___ Text segment ___
In front of the entrance, PM10 concentrations were found to be higher than in the two previous cases (Figure 5a), with average concentrations >100 µg m−3. This concentration is considered to correspond to PM10 concentrations measured in the atmosphere of the center of big cities, such as in Athens. Chaloulakou et al. [29] measured, for example, an average PM10 concentration of 75 μg m−3. The values measured in the present study show the severity of the atmospheric environment near the building entrances if smoking is allowed exactly outside the building. The higher concentrations near the building entrances can be attributed to the allocation of the baskets for the collection of cigarette butts, located exactly in front of the entrance of the building. Similar to these findings are the results reported by Sureda et al. [30] who measured PM2.5 at various indoor and outdoor locations, in which smoking is prohibited inside but allowed exactly outside the building.
Furthermore, the graph in Figure 5d shows that the minimum concentrations were significantly higher in unstable weather conditions (average equal to about 42 µg m−3), and seven times higher than background levels. In analogy with the previous sampling points, the trend was determined by the number of smokers near the covered outdoor area. Finally, the maximum concentrations were considerably high, even >250 µg m−3, and in any case always >50 µg m−3 (Figure 5c).
Values similar to the previous case were measured inside the building, just beyond the entrance door (Figure 6). This is a critical area as it is affected by the air flow entering the building and by the small width of the corridor, which do not allow the air to recirculate. Figure 6a shows that the average concentrations increased considerably (even exceeding 200 µg m−3) with a significant number of smokers around, indicating that SHS from outdoors drifts to the adjacent indoors, as also reported by Sureda et al. [30]. As in the previous cases, an increasing trend of concentrations with the number of smokers is visible (Figure 6b). Particularly serious was the condition in which 10 smokers were simultaneously present. In this case, the minimum concentrations were > 60 µg m−3 (Figure 6d), and the maximum concentrations exceeded 600 µg m−3 (Figure 6c). In this test, the smoking students were all near the baskets for the collection of cigarette butts and near the entrance, causing an increment of the PM10 concentrations near the instrument.
___ Material supplied ___
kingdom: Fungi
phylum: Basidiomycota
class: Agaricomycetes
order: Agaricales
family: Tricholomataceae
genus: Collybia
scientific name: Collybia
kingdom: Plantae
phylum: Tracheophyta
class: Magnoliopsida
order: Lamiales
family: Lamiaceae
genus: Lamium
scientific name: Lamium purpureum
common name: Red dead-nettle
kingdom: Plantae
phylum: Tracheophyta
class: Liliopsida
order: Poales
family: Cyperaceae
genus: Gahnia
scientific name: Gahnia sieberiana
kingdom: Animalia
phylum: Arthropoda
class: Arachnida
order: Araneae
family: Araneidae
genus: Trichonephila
___
▶ Exercise objective:
Continue the text on PM10 levels from smoking near the building entrance, starting after its last sentence.

▶ Your response:
In the area just outside the entrance, PM10 concentrations data were collected in a dynamic manner. The results are comparable to those obtained at point D in the semi-closed area beyond the entrance door. The average concentrations were always close to 50 µg m−3, with concentrations >250 µg m−3 with a number of smokers equal to 8 (Figure 7a). In particular, in test 1 smokers were standing around the entrance and the dynamic analysis was carried out by walking in the middle of the 8 smokers. In this last case, maximum (Figure 7c) and minimum (Figure 7d) concentrations were >550 µg m-3 and >100 µg m−3, respectively. However, even in the remaining cases, the maximum concentrations were >50 µg m-3 (Figure 7c) and up to 110 µg m−3 in the case with 5 participants (rainy day).
Finally, Figure 8 shows the PM10 concentrations measured at the end of the entrance corridor (point E). In this case, PM10 concentrations were not affected by weather conditions, and this aspect should be considered as even more significant, since the background concentrations are significantly reduced thanks to rain (Figure 8a). In fact, the increase in PM10 concentrations with respect to the environmental background is higher than in the previous cases. In addition, during the first three campaigns, the doors were kept open, while, in the fourth campaign, the doors were only opened during the passage of the students.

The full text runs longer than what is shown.